Slashdot Mirror


Windows 2003 and XP SP2 Vulnerable To LAND Attack

An anonymous reader writes "Dejan Levaja, a Serbian security engineer has discovered that nearly 8 years after the attack was first made public, WIndows 2003 and Windows XP SP2 are in fact vulnerable to the historic LAND attack." Granted, you need to have the firewall turned off for this work, but there's a whole lotta machines that don't have it turned on.

4 of 534 comments (clear)

  1. What kind of software dev process do MS use? by Ex+Machina · · Score: 5, Interesting

    Isn't this EXACTLY what regression tests were designed for?

    1. Re:What kind of software dev process do MS use? by KDN · · Score: 5, Interesting
      Several jobs ago, the I did software development. The manager didn't like how every time I found a significant bug I added it to a test library that I kept and ran against every version of the code that I was about to put out to the group. His thought was "the odds of someone making the same mistake twice are non existent". One time he told me to put the code out before it was done the regression tests. Sure enough, crash and burn. And yes, my regression tests later caught the bug. Never again.

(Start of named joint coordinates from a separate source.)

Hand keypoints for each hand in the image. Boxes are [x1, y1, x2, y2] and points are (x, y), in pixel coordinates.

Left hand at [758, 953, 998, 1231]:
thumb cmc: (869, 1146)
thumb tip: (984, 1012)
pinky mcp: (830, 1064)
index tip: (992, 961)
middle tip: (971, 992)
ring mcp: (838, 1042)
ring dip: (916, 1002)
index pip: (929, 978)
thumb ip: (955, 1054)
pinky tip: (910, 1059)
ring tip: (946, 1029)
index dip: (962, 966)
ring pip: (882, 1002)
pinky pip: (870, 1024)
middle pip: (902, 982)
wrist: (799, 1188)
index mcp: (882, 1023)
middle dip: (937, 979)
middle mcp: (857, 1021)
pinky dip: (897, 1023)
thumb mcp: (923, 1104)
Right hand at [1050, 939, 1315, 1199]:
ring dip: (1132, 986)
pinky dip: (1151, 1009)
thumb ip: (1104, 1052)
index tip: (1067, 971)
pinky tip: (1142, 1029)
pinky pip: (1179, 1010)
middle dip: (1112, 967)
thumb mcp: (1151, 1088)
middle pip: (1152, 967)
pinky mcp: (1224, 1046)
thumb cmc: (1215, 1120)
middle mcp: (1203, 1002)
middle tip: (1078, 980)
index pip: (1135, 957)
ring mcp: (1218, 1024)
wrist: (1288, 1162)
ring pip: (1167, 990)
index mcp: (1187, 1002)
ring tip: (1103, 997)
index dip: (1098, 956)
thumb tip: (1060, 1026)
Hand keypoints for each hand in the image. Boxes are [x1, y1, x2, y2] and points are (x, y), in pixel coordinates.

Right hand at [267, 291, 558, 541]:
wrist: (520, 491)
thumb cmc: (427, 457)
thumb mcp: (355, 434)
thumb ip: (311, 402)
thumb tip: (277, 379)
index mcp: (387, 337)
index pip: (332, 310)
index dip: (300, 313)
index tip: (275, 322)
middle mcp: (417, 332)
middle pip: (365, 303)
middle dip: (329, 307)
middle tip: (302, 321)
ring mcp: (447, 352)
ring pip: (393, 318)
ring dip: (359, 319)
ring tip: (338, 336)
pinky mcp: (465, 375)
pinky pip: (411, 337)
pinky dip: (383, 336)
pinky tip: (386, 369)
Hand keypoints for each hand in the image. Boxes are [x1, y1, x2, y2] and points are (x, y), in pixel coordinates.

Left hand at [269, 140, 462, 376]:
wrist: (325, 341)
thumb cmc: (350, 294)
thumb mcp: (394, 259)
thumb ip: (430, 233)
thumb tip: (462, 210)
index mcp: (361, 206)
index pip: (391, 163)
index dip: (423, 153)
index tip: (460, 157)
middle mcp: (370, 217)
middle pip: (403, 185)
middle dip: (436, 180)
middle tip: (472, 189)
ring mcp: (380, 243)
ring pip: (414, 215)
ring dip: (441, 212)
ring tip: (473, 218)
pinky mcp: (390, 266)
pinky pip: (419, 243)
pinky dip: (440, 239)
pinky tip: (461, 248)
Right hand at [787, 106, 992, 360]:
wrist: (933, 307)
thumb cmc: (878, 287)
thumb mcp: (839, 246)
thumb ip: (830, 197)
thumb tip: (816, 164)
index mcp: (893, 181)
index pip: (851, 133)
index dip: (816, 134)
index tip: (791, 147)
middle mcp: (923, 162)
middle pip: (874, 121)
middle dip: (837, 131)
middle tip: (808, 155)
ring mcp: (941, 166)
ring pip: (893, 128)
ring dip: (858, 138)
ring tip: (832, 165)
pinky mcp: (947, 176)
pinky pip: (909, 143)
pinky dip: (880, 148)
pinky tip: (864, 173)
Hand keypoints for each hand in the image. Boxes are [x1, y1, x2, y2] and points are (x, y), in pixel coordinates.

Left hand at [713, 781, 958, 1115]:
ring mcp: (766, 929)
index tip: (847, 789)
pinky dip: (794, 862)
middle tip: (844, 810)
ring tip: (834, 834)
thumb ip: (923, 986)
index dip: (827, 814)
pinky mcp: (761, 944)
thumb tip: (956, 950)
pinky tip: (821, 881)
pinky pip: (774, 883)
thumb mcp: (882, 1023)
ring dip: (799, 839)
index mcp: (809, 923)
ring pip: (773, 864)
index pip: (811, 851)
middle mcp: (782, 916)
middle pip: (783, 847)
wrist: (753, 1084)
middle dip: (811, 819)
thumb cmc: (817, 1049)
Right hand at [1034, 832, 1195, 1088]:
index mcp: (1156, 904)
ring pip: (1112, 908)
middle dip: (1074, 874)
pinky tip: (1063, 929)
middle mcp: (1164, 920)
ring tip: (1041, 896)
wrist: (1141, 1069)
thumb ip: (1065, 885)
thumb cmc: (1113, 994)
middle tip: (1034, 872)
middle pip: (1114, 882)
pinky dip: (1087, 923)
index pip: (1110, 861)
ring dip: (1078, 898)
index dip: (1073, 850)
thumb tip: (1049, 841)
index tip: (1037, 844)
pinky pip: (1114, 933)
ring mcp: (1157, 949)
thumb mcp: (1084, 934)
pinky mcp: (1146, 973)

      As a further indication that I was right, I put an interface around the public interface of my libraries to validate all the parameters and actions. I noticed some people would make the same error so much that I even personalized some of the error messages. Like: "Your passing a string instead of an address John", and "Your reading from a closed object Kevin".

  2. On a more serious note.. by tabkey12 · · Score: 5, Interesting
    Blanket Attacks (like blaster, where every windows computer on the net with windows sharing on is hit about 6 times an hour) are usually only viable when the Default configuration is insecure.

    At least with SP2 there is some basic security in terms of the firewall being on by default.

    Still, never thought I'd see a slashdot article linking to a page about Trumpet Winsock in 2005!

  3. Can anyone confirm? by Anonymous Coward · · Score: 5, Interesting

    A friend showed this to me a few days ago and I was unable to reproduce the attack over the LAN, both with my own code and some code of the original LAND found with google. Both were run from linux by opening a raw socket, filling in ip and tcp headers including checksums using the structs in ip.h and tcp.h, and sending with sendto(). In both cases ethereal would show the packet as recieved but the machine would operate normally.